Don't you understand, she pleaded, it's taken me a year just to tell you this? Something happens. I try to form the words, but they won't come out. I don't want to hurt them.
What's to hurt?
I can't. I just can't.
He suggested, as a practical matter, that she make it a rule not to have sex until the third date. But it hadn't worked; the only way she could explain the rule was to tell them the reason. And that had discouraged no one.
So that’s when she began telling about the rape. It changed very few outcomes, but it reminded them who she was. I am not to be trifled with. I say whatever is on my mind. Am I to blame it’s always on my mind? If they did not return for a second or third date, well, so be it.
One man had stayed for almost a year, though they fought like cats and dogs. He hadn’t liked that she kept talking about the rape, but stayed anyway. Wasn’t that proof that he loved her? But then he began to see that other woman, Yolanda. Discovering this, Melody grew furious. She saw him briefly one week later, after he had stood all night outside her apartment, begging to talk to her, and finally had the satisfaction of telling him then that she’d been with nine men in seven days. There, Mr. Smarty Pants, she’d offered. Put that in your pipe and smoke it.
Suddenly, Melody began to cry. Right there on Avenue C, in the waning sun, with her head down on the table among her necklaces. But it didn't last long. Presently she reached into her handbag and fished out a tissue, then a second, and a third, wiping her eyes and blowing her nose, until she was composed again. She laughed, scolding herself for momentary weakness. As her table became popular again, she grew cheerful, selling three necklaces the following hour.
“I love the way the light catches your hair.”
She looked up to find him fondling a necklace he had plucked off the table. He was tall and rugged-looking, wore a black stetson, whose brim was rolled and shaped. A cowpoke straight out of a Zane Grey novel. But though he was stroking the necklace, his eyes were on her hair. She glanced around.

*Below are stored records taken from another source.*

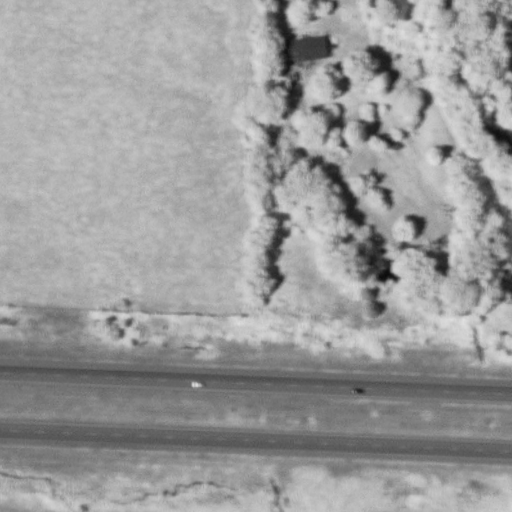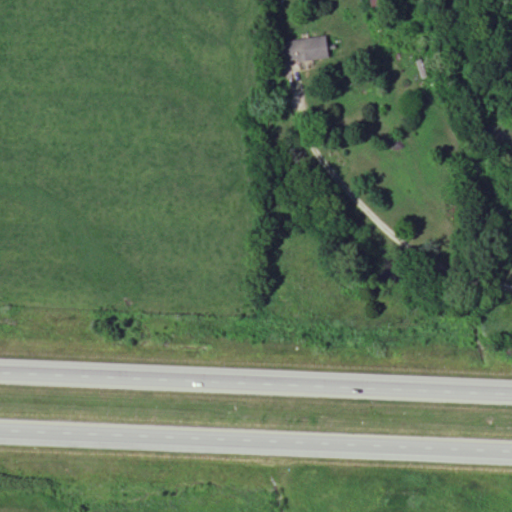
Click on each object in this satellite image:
building: (381, 3)
building: (306, 51)
road: (369, 216)
road: (256, 388)
road: (256, 447)
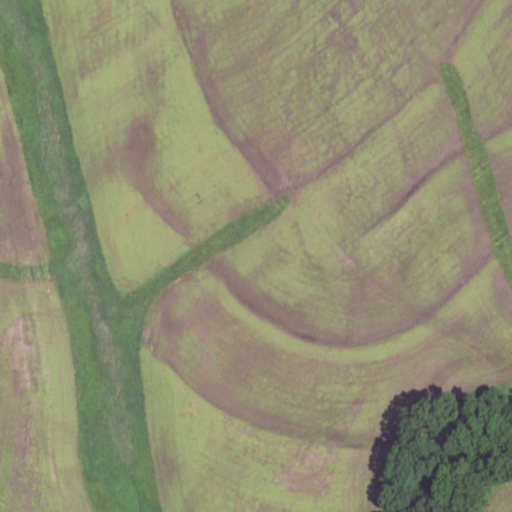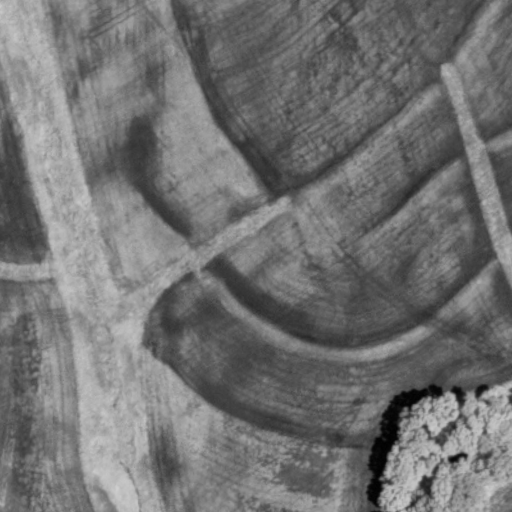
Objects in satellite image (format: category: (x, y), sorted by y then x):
crop: (45, 327)
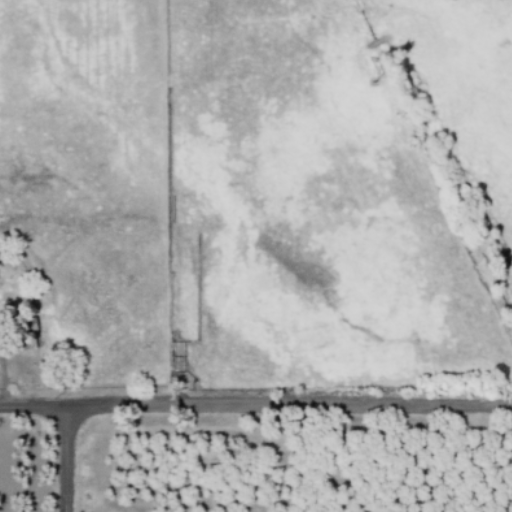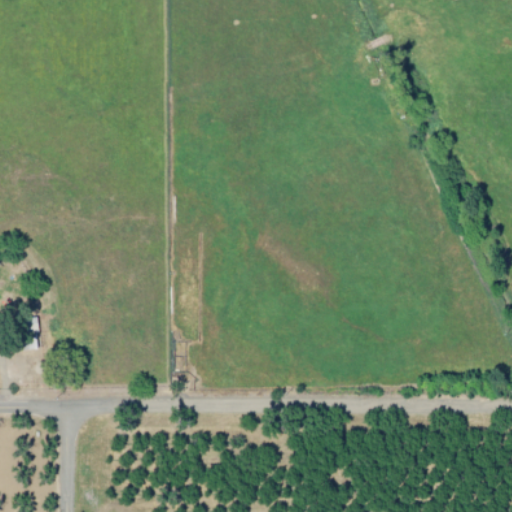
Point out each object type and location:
road: (256, 409)
road: (68, 460)
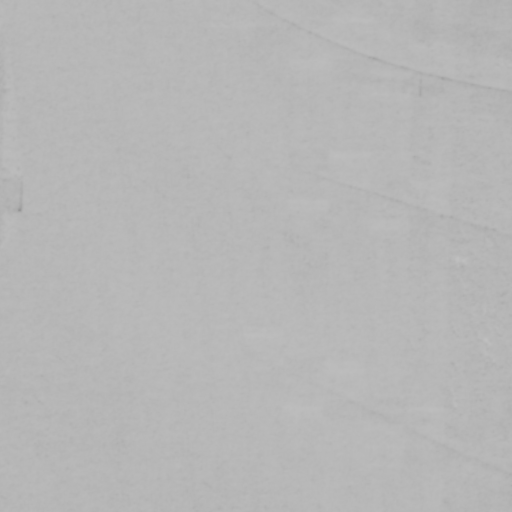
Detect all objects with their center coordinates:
crop: (255, 256)
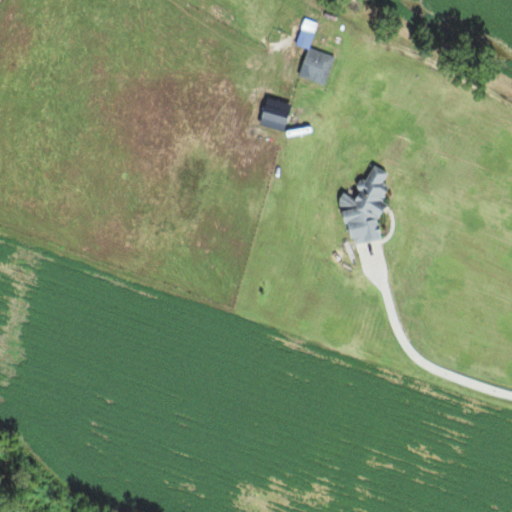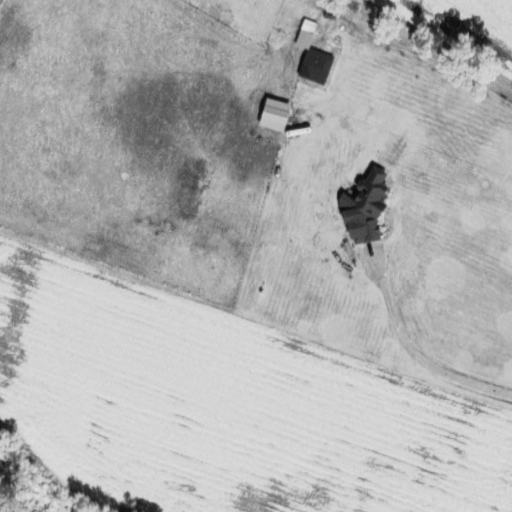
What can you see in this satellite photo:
crop: (461, 27)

“Moi?” she said, and giggled.
She was playing. She knew her hair was her best feature. Especially in the light. Especially when she had washed it and allowed it to dry naturally. It formed tiny waves, like a crinkled potato chip.
“You remind me of the lady on a bottle of Mahdeen Hair Tonic.”
“Is that good?”
He laughed. “You find them sometimes at flea markets. The old bottles. But I grew up with them. My mother used it on her hair. Which I used to comb for her.”
She thought she saw a glint in his eye, as if a silvered knife-blade had been turned until it caught the sun. Her imagination?
She said: “If you stroke that clay too much, you'll wear it smooth.”
He looked startled; laid the necklace back in its place on the table.
“I like to touch things,” he said. “I get into trouble at museums because I'm always running my hands over the sculpture. The guards object. Pretty things were meant to be touched, don't you agree?”
She found herself reaching for the centerpiece of her own necklace, which lay in the valley between her breasts.
He looked around. Was there a posse following him? she wondered. Was he being pursued by a band of Comanches? He placed both hands on the table and leaned toward her.
“I have some time now. If you wanted to go somewhere. Do you live far from here?”
Well. A bold one, anyway. Did he get that way from riding the range all day? Rebuking those cows from wandering off somewhere? She considered. Her cowboy. He could be her cowboy.